Das Oberlandesgericht Hamm kam mit einem Hinweisbeschluss vom 30. Dezember 2024 (I-7 U 5/24) zu dem Ergebnis, dass im vorliegenden Fall das Fehlverhalten beim Pedelecfahrer liegt und er den Inlineskater entschädigen muss. Damit bestätigte das Gericht das Urteil der Vorinstanz.
Zunächst hob das Gericht hervor, dass eine Gefährdungshaftung des Radfahrers nach § 7 Absatz 1 StVG ausscheide. Pedelecs mit einer Tretunterstützung bis maximal 25 km/h seien demnach keine Kraftfahrzeuge im Sinne des Straßenverkehrsgesetzes. Der Inlineskater sei rechtlich gemäß § 24 Absatz 1 StVO als Fußgänger zu behandeln.
Auf Grundlage der Feststellungen des Amtsgerichts konnten dem Beklagten gleich zwei Verstöße gegen verkehrsrechtliche Sorgfaltsnormen nachgewiesen werden:
Das Gericht stützt seine Entscheidung auf einen Anscheinsbeweis: Aus dem typischen Ablauf – ein Pedelecfahrer überholt einen mittig fahrenden Skater auf engem Weg, der anschließend stürzt – ergibt sich die Vermutung, dass das Überholmanöver den Sturz verursacht hat. Der Pedelecfahrer konnte diese Vermutung nicht widerlegen.
Demnach lehnte das Gericht auch die Forderung des Beklagten ab, ein unfallanalytisches Gutachten zur weiteren Aufklärung des Hergangs einzuholen. Dies sei nicht notwendig beziehungsweise ungeeignet, da der Radfahrer keine Anknüpfungstatsachen vortragen konnte, anhand derer ein Gutachter den Unfallhergang plausibel rekonstruieren könnte.
Ein anspruchsminderndes Mitverschulden des Skaters sei zugleich zu verneinen, hob das Gericht weiter hervor. Ein solches ergebe sich weder aus der mittigen Fahrweise auf dem Weg noch aus dem unterlassenen Tragen von Protektoren.
Richter Timo Karle weist in seinem Praxisbericht darauf hin, dass es ungewöhnlich sei, dass das Gericht vorliegend einen Anscheinsbeweis für ausreichend hielt.
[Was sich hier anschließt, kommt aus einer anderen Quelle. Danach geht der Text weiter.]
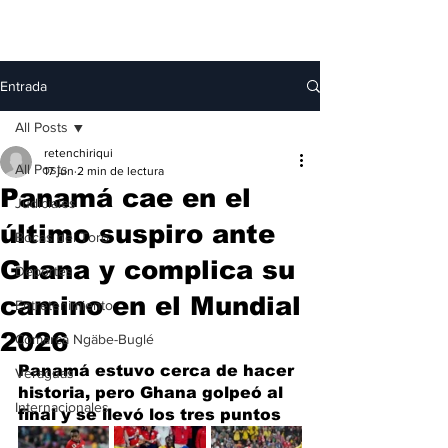
Entrada
All Posts
retenchiriqui
All Posts
17 jun
2 min de lectura
Panamá cae en el
Judiciales
último suspiro ante
Bocas del Toro
Ghana y complica su
Deportes
camino en el Mundial
Entretenimiento
2026
Comarca Ngäbe-Buglé
Panamá estuvo cerca de hacer 
Veraguas
historia, pero Ghana golpeó al 
Internacionales
final y se llevó los tres puntos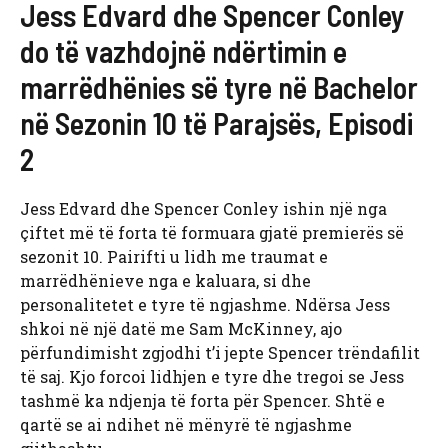
Jess Edvard dhe Spencer Conley
do të vazhdojnë ndërtimin e
marrëdhënies së tyre në Bachelor
në Sezonin 10 të Parajsës, Episodi
2
Jess Edvard dhe Spencer Conley ishin një nga
çiftet më të forta të formuara gjatë premierës së
sezonit 10. Pairifti u lidh me traumat e
marrëdhënieve nga e kaluara, si dhe
personalitetet e tyre të ngjashme. Ndërsa Jess
shkoi në një datë me Sam McKinney, ajo
përfundimisht zgjodhi t’i jepte Spencer trëndafilit
të saj. Kjo forcoi lidhjen e tyre dhe tregoi se Jess
tashmë ka ndjenja të forta për Spencer. Shtë e
qartë se ai ndihet në mënyrë të ngjashme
Eigentlich hätte der Kläger den Vollbeweis zu führen gehabt, dass das Überholen ursächlich für den Sturz gewesen sei.
Die Entscheidung des OLG Hamm mache klar, dass Radfahrer beim Überholen besonders vorsichtig sein müssen – selbst wenn es zu keiner Berührung komme. Wer zu nah an einem anderen Verkehrsteilnehmer vorbeifahre, müsse mit einer schwierigen Beweislast im Streitfall rechnen, da Gerichte auch „berührungslose“ Unfälle als kausal dem Überholmanöver zuordnen können. Ob andere Gerichte dieser Einschätzung folgen, bleibe abzuwarten.
Wie viel Abstand beim Überholen genau nötig sei, erläutert der Jurist, hänge von Fahrzeugart, Geschwindigkeit, Wegverhältnissen, Wetter und dem Verhalten der überholten Person ab. Für Kraftfahrzeuge legt die StVO konkrete Mindestabstände fest. Für Radfahrer würden diese genauen Vorgaben jedoch nicht gelten, der Grundsatz des „ausreichenden Abstands“ bleibe aber verbindlich.